+++ Data shown
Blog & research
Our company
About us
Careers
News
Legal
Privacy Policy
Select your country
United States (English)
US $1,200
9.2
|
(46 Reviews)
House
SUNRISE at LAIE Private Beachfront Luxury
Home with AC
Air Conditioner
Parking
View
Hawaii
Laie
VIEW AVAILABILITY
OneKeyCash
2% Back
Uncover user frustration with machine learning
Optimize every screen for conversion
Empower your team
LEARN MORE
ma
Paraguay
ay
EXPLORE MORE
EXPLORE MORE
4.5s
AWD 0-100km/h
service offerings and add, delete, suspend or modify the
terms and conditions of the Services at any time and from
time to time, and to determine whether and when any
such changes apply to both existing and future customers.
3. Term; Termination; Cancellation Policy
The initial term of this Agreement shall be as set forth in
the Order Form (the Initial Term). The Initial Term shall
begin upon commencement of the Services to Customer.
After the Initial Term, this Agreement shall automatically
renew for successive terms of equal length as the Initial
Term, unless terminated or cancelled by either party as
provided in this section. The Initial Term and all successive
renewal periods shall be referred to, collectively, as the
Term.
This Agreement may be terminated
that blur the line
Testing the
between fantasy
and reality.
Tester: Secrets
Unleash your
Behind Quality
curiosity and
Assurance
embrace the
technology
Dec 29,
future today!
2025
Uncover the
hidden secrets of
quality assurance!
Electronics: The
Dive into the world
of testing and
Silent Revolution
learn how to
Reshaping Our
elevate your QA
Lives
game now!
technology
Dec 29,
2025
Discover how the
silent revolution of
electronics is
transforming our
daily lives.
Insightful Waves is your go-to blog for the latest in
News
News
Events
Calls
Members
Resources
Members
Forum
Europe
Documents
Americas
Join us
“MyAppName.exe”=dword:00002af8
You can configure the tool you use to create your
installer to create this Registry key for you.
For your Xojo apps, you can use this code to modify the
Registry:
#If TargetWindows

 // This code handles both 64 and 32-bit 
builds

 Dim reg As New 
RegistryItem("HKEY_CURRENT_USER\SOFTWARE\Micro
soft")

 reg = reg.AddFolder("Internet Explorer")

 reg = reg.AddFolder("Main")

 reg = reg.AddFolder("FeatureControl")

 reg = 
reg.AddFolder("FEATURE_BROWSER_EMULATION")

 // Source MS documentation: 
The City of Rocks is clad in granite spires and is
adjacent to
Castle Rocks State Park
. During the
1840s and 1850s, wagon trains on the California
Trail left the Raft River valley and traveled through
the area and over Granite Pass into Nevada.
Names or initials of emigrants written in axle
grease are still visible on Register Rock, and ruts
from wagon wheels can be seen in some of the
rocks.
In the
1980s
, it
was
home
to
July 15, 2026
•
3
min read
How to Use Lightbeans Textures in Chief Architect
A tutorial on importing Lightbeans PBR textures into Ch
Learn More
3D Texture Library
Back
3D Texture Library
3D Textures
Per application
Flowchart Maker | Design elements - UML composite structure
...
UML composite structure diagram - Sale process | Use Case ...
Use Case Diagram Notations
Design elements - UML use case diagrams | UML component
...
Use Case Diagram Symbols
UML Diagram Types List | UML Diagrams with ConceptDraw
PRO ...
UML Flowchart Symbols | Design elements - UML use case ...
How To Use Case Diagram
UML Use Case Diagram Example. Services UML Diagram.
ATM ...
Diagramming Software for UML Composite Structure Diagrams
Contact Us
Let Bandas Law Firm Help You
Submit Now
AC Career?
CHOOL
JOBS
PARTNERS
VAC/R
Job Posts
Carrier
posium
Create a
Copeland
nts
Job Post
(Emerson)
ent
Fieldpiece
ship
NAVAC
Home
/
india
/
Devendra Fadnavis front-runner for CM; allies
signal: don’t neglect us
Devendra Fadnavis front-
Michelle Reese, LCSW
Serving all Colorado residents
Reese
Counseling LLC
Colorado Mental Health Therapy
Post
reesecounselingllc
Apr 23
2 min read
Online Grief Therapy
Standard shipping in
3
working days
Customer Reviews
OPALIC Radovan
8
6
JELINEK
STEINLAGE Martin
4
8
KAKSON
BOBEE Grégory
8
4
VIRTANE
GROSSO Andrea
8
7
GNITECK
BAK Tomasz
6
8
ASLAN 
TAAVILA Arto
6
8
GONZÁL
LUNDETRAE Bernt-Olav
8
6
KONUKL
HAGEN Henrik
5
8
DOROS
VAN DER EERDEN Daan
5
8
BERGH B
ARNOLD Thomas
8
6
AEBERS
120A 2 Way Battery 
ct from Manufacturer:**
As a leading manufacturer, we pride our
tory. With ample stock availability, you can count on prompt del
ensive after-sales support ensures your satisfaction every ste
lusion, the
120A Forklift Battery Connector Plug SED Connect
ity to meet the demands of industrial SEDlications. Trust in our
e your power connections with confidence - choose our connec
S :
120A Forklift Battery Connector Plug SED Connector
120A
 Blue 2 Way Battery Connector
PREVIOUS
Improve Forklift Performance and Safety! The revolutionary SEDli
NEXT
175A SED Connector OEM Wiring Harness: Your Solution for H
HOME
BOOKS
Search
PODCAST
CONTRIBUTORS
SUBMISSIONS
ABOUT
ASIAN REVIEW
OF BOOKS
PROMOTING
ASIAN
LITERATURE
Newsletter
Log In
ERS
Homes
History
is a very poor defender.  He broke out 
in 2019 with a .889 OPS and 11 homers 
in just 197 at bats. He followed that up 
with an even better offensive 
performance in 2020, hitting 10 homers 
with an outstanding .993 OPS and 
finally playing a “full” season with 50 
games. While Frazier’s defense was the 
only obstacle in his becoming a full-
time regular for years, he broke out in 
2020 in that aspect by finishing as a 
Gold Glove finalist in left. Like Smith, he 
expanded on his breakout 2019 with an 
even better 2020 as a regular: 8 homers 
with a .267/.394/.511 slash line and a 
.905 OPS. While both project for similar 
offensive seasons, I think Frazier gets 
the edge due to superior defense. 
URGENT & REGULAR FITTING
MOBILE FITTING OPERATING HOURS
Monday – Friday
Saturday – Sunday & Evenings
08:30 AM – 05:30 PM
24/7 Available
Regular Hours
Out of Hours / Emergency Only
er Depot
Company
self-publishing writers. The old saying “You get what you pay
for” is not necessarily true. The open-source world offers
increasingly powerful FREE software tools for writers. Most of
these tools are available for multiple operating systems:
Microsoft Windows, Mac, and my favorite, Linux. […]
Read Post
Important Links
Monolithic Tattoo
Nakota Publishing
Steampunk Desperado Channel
++++++
→ Task directions:
Give every entry again in full, precisely as written above.

→ Answer space:
Blog & research
Our company
About us
Careers
News
Legal
Privacy Policy
Select your country
United States (English)
US $1,200
9.2
|
(46 Reviews)
House
SUNRISE at LAIE Private Beachfront Luxury
Home with AC
Air Conditioner
Parking
View
Hawaii
Laie
VIEW AVAILABILITY
OneKeyCash
2% Back
Uncover user frustration with machine learning
Optimize every screen for conversion
Empower your team
LEARN MORE
ma
Paraguay
ay
EXPLORE MORE
EXPLORE MORE
4.5s
AWD 0-100km/h
service offerings and add, delete, suspend or modify the
terms and conditions of the Services at any time and from
time to time, and to determine whether and when any
such changes apply to both existing and future customers.
3. Term; Termination; Cancellation Policy
The initial term of this Agreement shall be as set forth in
the Order Form (the Initial Term). The Initial Term shall
begin upon commencement of the Services to Customer.
After the Initial Term, this Agreement shall automatically
renew for successive terms of equal length as the Initial
Term, unless terminated or cancelled by either party as
provided in this section. The Initial Term and all successive
renewal periods shall be referred to, collectively, as the
Term.
This Agreement may be terminated
that blur the line
Testing the
between fantasy
and reality.
Tester: Secrets
Unleash your
Behind Quality
curiosity and
Assurance
embrace the
technology
Dec 29,
future today!
2025
Uncover the
hidden secrets of
quality assurance!
Electronics: The
Dive into the world
of testing and
Silent Revolution
learn how to
Reshaping Our
elevate your QA
Lives
game now!
technology
Dec 29,
2025
Discover how the
silent revolution of
electronics is
transforming our
daily lives.
Insightful Waves is your go-to blog for the latest in
News
News
Events
Calls
Members
Resources
Members
Forum
Europe
Documents
Americas
Join us
“MyAppName.exe”=dword:00002af8
You can configure the tool you use to create your
installer to create this Registry key for you.
For your Xojo apps, you can use this code to modify the
Registry:
#If TargetWindows

 // This code handles both 64 and 32-bit 
builds

 Dim reg As New 
RegistryItem("HKEY_CURRENT_USER\SOFTWARE\Micro
soft")

 reg = reg.AddFolder("Internet Explorer")

 reg = reg.AddFolder("Main")

 reg = reg.AddFolder("FeatureControl")

 reg = 
reg.AddFolder("FEATURE_BROWSER_EMULATION")

 // Source MS documentation: 
The City of Rocks is clad in granite spires and is
adjacent to
Castle Rocks State Park
. During the
1840s and 1850s, wagon trains on the California
Trail left the Raft River valley and traveled through
the area and over Granite Pass into Nevada.
Names or initials of emigrants written in axle
grease are still visible on Register Rock, and ruts
from wagon wheels can be seen in some of the
rocks.
In the
1980s
, it
was
home
to
July 15, 2026
•
3
min read
How to Use Lightbeans Textures in Chief Architect
A tutorial on importing Lightbeans PBR textures into Ch
Learn More
3D Texture Library
Back
3D Texture Library
3D Textures
Per application
Flowchart Maker | Design elements - UML composite structure
...
UML composite structure diagram - Sale process | Use Case ...
Use Case Diagram Notations
Design elements - UML use case diagrams | UML component
...
Use Case Diagram Symbols
UML Diagram Types List | UML Diagrams with ConceptDraw
PRO ...
UML Flowchart Symbols | Design elements - UML use case ...
How To Use Case Diagram
UML Use Case Diagram Example. Services UML Diagram.
ATM ...
Diagramming Software for UML Composite Structure Diagrams
Contact Us
Let Bandas Law Firm Help You
Submit Now
AC Career?
CHOOL
JOBS
PARTNERS
VAC/R
Job Posts
Carrier
posium
Create a
Copeland
nts
Job Post
(Emerson)
ent
Fieldpiece
ship
NAVAC
Home
/
india
/
Devendra Fadnavis front-runner for CM; allies
signal: don’t neglect us
Devendra Fadnavis front-
Michelle Reese, LCSW
Serving all Colorado residents
Reese
Counseling LLC
Colorado Mental Health Therapy
Post
reesecounselingllc
Apr 23
2 min read
Online Grief Therapy
Standard shipping in
3
working days
Customer Reviews
OPALIC Radovan
8
6
JELINEK
STEINLAGE Martin
4
8
KAKSON
BOBEE Grégory
8
4
VIRTANE
GROSSO Andrea
8
7
GNITECK
BAK Tomasz
6
8
ASLAN 
TAAVILA Arto
6
8
GONZÁL
LUNDETRAE Bernt-Olav
8
6
KONUKL
HAGEN Henrik
5
8
DOROS
VAN DER EERDEN Daan
5
8
BERGH B
ARNOLD Thomas
8
6
AEBERS
120A 2 Way Battery 
ct from Manufacturer:**
As a leading manufacturer, we pride our
tory. With ample stock availability, you can count on prompt del
ensive after-sales support ensures your satisfaction every ste
lusion, the
120A Forklift Battery Connector Plug SED Connect
ity to meet the demands of industrial SEDlications. Trust in our
e your power connections with confidence - choose our connec
S :
120A Forklift Battery Connector Plug SED Connector
120A
 Blue 2 Way Battery Connector
PREVIOUS
Improve Forklift Performance and Safety! The revolutionary SEDli
NEXT
175A SED Connector OEM Wiring Harness: Your Solution for H
HOME
BOOKS
Search
PODCAST
CONTRIBUTORS
SUBMISSIONS
ABOUT
ASIAN REVIEW
OF BOOKS
PROMOTING
ASIAN
LITERATURE
Newsletter
Log In
ERS
Homes
History
is a very poor defender.  He broke out 
in 2019 with a .889 OPS and 11 homers 
in just 197 at bats. He followed that up 
with an even better offensive 
performance in 2020, hitting 10 homers 
with an outstanding .993 OPS and 
finally playing a “full” season with 50 
games. While Frazier’s defense was the 
only obstacle in his becoming a full-
time regular for years, he broke out in 
2020 in that aspect by finishing as a 
Gold Glove finalist in left. Like Smith, he 
expanded on his breakout 2019 with an 
even better 2020 as a regular: 8 homers 
with a .267/.394/.511 slash line and a 
.905 OPS. While both project for similar 
offensive seasons, I think Frazier gets 
the edge due to superior defense. 
URGENT & REGULAR FITTING
MOBILE FITTING OPERATING HOURS
Monday – Friday
Saturday – Sunday & Evenings
08:30 AM – 05:30 PM
24/7 Available
Regular Hours
Out of Hours / Emergency Only
er Depot
Company
self-publishing writers. The old saying “You get what you pay
for” is not necessarily true. The open-source world offers
increasingly powerful FREE software tools for writers. Most of
these tools are available for multiple operating systems:
Microsoft Windows, Mac, and my favorite, Linux. […]
Read Post
Important Links
Monolithic Tattoo
Nakota Publishing
Steampunk Desperado Channel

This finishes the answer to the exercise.